- Exercise objective: Each line from the start of the entries through the line that contains "analysis of normal" should be output exactly, please.
━━━━━━━━━━
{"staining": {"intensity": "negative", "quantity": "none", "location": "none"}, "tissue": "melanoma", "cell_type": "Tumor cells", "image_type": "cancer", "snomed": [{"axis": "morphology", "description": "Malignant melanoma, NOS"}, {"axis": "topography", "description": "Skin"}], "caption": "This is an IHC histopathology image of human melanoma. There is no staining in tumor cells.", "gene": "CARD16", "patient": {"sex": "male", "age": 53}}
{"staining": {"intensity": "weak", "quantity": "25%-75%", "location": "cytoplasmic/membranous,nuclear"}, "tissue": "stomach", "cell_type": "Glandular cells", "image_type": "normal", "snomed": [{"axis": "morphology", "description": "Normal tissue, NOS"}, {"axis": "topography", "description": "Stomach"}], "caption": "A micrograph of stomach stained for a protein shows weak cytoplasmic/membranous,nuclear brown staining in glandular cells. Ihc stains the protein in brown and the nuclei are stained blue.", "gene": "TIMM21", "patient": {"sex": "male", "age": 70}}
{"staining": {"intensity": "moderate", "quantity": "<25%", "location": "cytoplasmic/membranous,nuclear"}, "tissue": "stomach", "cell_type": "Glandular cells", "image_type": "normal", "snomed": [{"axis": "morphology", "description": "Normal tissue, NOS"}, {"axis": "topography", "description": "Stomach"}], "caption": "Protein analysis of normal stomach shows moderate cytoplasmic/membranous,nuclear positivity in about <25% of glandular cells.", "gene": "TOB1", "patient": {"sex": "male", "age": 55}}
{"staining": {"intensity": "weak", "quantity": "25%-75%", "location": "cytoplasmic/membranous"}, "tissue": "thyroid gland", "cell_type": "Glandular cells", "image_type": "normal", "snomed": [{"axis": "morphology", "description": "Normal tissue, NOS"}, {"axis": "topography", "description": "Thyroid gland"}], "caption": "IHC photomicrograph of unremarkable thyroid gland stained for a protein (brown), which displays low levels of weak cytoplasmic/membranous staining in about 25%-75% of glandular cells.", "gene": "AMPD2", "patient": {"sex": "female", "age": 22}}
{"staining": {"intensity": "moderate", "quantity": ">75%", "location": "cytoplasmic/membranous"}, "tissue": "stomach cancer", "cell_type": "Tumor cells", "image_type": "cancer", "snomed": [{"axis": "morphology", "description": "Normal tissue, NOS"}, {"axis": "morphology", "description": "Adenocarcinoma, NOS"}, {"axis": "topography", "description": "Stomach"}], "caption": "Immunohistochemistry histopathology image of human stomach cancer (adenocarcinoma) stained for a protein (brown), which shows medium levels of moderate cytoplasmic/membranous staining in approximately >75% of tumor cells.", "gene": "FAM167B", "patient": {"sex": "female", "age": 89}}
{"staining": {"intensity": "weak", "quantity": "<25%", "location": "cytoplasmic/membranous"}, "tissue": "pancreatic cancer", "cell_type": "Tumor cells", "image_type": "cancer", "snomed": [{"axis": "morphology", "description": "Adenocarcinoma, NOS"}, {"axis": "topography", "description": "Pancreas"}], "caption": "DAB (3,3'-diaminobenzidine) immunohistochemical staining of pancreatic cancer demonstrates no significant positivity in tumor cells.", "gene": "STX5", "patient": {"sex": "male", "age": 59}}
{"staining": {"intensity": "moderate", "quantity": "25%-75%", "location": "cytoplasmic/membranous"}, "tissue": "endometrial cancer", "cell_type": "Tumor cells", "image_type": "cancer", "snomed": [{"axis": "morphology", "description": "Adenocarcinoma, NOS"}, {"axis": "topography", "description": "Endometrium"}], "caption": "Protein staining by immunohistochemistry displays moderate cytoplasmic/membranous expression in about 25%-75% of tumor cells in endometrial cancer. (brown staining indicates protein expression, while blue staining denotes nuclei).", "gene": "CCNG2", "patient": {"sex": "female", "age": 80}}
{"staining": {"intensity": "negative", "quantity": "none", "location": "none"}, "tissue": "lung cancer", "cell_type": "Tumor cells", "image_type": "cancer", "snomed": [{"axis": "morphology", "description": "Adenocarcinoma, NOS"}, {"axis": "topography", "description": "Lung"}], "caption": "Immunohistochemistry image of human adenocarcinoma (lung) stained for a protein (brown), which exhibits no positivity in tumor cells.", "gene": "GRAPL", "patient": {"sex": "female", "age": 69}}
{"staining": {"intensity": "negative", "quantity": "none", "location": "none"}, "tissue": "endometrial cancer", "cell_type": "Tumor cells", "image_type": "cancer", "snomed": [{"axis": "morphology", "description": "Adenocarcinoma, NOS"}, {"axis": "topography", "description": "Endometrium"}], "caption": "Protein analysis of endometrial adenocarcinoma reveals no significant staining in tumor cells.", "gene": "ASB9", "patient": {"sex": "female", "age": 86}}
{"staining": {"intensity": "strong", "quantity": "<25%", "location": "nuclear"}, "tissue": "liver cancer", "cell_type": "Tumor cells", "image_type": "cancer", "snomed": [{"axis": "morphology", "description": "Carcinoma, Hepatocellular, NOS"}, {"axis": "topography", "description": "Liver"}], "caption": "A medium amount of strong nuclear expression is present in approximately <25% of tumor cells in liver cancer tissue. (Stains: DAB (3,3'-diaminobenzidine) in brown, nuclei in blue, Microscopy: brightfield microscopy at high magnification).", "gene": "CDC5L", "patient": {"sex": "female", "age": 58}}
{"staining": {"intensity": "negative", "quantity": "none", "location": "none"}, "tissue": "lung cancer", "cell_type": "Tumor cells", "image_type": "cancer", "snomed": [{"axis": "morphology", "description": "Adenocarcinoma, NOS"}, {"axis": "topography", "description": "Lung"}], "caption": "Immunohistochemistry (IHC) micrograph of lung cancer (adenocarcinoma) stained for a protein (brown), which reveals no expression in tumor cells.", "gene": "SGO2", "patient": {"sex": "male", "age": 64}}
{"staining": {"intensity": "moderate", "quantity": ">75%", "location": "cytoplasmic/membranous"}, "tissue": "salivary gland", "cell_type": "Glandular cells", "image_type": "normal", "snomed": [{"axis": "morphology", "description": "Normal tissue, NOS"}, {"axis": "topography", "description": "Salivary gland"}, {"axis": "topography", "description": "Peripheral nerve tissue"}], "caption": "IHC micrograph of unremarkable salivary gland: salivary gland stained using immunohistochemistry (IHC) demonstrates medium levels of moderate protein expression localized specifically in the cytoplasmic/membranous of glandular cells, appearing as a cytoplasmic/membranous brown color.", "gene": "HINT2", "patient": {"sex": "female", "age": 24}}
━━━━━━━━━━
- Exercise output:
{"staining": {"intensity": "negative", "quantity": "none", "location": "none"}, "tissue": "melanoma", "cell_type": "Tumor cells", "image_type": "cancer", "snomed": [{"axis": "morphology", "description": "Malignant melanoma, NOS"}, {"axis": "topography", "description": "Skin"}], "caption": "This is an IHC histopathology image of human melanoma. There is no staining in tumor cells.", "gene": "CARD16", "patient": {"sex": "male", "age": 53}}
{"staining": {"intensity": "weak", "quantity": "25%-75%", "location": "cytoplasmic/membranous,nuclear"}, "tissue": "stomach", "cell_type": "Glandular cells", "image_type": "normal", "snomed": [{"axis": "morphology", "description": "Normal tissue, NOS"}, {"axis": "topography", "description": "Stomach"}], "caption": "A micrograph of stomach stained for a protein shows weak cytoplasmic/membranous,nuclear brown staining in glandular cells. Ihc stains the protein in brown and the nuclei are stained blue.", "gene": "TIMM21", "patient": {"sex": "male", "age": 70}}
{"staining": {"intensity": "moderate", "quantity": "<25%", "location": "cytoplasmic/membranous,nuclear"}, "tissue": "stomach", "cell_type": "Glandular cells", "image_type": "normal", "snomed": [{"axis": "morphology", "description": "Normal tissue, NOS"}, {"axis": "topography", "description": "Stomach"}], "caption": "Protein analysis of normal stomach shows moderate cytoplasmic/membranous,nuclear positivity in about <25% of glandular cells.", "gene": "TOB1", "patient": {"sex": "male", "age": 55}}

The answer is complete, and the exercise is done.